▶ [WHAT YOU ARE ASKED TO DO]:
Continue the text on generating cerebral angiograms with deep learning, picking up right after its last sentence.

▶ [TEXT PASSAGE]:
Start of Block

Information

In order to eliminate misregistration artifacts caused by patient movement, we validated a model that uses deep learning to generate images comparable to digital subtraction angiography (DSA).

Paper

Deep Learning–based Angiogram Generation Model for Cerebral Angiography without Misregistration Artifacts
Radiology
https://doi.org/10.1148/radiol.2021203692

Author's Comments

We considered how AI could be utilized in the field of IVR (Interventional Radiology) and, despite having a limited number of cases from a single institution, we achieved publication by pursuing originality in our concept. During our research, we examined in detail the mechanism of misregistration artifacts frequently seen in cerebral angiography and identified the problem where bones and devices in the background appear as residual images due to slight patient movement. We thought this challenge could be solved through deep learning. Although we initially had limited expertise in image processing and went through much trial and error, we feel we were able to build a model with high clinical practicality by pooling the collective wisdom of our entire laboratory.

Paper Overview

In this paper, we proposed a method to directly generate DSA, which is essential for treatment planning and during procedures for conditions such as cerebral aneurysms, using a deep learning model rather than subtraction processing with mask images. Conventional DSA can cause "misregistration artifacts" where parts of bones or devices remain visible when patients move slightly under fluoroscopy. This can make blood vessel paths unclear and, in some cases, necessitate retaking images, risking prolonged treatment time. In this study, we extracted cases from patients' past images, created training data by pairing angiography without artifacts and motion images, and trained a deep learning model to accurately extract only the vascular portions.

End of Block

▶ [RECORDS]:
Start of Block

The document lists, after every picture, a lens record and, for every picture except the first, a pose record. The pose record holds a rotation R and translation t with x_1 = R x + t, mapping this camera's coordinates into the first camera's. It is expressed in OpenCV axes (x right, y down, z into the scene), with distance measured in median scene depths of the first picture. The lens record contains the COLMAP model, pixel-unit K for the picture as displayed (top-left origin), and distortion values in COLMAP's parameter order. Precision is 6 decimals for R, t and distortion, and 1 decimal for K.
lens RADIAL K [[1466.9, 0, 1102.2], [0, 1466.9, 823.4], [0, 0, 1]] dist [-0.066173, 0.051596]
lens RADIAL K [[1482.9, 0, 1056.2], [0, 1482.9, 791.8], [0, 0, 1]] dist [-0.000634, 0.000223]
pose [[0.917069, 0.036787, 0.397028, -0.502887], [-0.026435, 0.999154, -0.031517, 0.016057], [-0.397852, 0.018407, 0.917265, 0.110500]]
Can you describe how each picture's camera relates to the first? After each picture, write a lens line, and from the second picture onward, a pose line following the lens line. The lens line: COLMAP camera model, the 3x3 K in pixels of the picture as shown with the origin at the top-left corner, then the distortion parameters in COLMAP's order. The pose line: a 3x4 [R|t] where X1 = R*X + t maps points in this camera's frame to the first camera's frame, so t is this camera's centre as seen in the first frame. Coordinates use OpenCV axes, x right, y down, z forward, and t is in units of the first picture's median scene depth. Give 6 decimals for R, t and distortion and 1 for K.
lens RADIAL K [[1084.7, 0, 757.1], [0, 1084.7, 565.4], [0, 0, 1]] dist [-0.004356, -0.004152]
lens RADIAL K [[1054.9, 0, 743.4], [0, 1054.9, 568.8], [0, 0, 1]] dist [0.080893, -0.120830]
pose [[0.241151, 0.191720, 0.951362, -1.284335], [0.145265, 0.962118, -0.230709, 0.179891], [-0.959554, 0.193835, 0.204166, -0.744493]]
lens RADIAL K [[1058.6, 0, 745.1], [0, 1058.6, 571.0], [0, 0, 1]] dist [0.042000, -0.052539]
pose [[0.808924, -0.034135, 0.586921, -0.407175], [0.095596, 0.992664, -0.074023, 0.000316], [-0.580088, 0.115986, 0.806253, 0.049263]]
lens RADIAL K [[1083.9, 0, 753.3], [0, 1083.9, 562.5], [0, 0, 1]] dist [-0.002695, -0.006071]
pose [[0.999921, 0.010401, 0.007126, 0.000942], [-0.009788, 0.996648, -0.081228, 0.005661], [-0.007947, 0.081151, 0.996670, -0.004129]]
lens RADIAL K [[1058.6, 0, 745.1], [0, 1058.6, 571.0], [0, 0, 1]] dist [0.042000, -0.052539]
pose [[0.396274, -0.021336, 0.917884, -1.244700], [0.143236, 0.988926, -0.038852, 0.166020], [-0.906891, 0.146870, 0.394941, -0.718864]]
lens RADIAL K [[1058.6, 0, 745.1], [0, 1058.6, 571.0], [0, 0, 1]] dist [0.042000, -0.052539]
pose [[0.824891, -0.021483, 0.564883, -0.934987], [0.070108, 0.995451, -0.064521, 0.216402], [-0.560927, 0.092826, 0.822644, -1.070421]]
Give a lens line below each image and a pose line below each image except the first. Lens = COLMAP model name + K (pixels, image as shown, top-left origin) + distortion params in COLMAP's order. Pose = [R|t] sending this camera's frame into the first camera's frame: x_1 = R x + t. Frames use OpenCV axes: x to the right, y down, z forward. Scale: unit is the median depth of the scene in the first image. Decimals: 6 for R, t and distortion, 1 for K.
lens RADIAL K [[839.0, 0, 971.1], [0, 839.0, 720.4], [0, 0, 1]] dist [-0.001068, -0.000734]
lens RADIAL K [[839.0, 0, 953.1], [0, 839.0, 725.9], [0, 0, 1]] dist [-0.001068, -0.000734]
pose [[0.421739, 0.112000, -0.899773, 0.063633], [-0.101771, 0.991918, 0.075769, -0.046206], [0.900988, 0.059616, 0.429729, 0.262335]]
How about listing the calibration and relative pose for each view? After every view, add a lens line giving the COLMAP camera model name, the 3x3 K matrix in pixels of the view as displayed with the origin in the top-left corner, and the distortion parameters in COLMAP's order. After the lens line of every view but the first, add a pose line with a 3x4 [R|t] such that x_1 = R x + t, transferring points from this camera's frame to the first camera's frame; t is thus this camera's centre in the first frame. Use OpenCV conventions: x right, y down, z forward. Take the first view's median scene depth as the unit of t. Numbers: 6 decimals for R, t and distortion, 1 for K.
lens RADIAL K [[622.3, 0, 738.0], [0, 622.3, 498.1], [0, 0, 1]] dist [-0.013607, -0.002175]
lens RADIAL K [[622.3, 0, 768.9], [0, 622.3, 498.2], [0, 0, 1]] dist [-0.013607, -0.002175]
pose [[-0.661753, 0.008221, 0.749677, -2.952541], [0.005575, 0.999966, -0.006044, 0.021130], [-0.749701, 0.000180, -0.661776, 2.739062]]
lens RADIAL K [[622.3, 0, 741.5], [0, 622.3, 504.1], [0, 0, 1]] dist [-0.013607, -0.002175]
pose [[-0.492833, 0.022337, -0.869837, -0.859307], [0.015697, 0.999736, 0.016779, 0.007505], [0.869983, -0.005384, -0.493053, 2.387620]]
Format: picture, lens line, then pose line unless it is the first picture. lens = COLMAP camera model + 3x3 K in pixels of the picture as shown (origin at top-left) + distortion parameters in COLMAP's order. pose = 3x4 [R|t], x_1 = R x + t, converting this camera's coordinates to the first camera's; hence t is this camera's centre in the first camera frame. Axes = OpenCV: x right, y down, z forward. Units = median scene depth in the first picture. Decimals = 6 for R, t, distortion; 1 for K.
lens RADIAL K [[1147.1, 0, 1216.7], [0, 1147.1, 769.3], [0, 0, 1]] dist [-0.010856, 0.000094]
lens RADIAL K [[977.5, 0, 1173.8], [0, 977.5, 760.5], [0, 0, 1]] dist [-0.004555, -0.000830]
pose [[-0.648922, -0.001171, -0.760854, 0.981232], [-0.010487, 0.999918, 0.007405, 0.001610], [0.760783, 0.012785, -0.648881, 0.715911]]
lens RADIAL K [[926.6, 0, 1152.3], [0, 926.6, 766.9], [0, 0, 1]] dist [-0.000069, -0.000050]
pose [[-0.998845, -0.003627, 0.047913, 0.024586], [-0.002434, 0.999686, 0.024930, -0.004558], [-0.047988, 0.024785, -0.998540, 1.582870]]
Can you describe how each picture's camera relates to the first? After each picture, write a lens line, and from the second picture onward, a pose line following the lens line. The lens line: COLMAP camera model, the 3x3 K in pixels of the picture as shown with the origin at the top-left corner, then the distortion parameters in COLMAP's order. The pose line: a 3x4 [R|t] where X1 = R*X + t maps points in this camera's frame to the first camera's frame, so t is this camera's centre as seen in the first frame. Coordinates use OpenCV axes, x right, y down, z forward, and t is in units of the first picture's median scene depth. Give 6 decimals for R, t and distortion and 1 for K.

End of Block

▶ [ANSWER]:
Paper Details

We ultimately used more than 17,000 image pairs obtained from 40 patients, dividing them into training and test data for evaluation. As a result, compared to DSA images without misregistration, the vessel images generated by the deep learning model showed high values with an average peak signal-to-noise ratio (PSNR) of 40.2 dB and an average structural similarity (SSIM) of 0.97. This means that images with comparable quality were obtained while minimizing artifacts from bones or metal coils due to movement. Additionally, visual evaluation by multiple specialists determined that the images were either more viewable than conventional DSA or showed no significant difference. Although this is a single-institution study with a limited number of cases, we believe there is significant value in demonstrating the possibility of depicting cerebral vascular structures without mask images using AI. In the future, we expect this could contribute as a means to reduce the risk of retaking images and procedural delays while lessening patient burden and radiation exposure.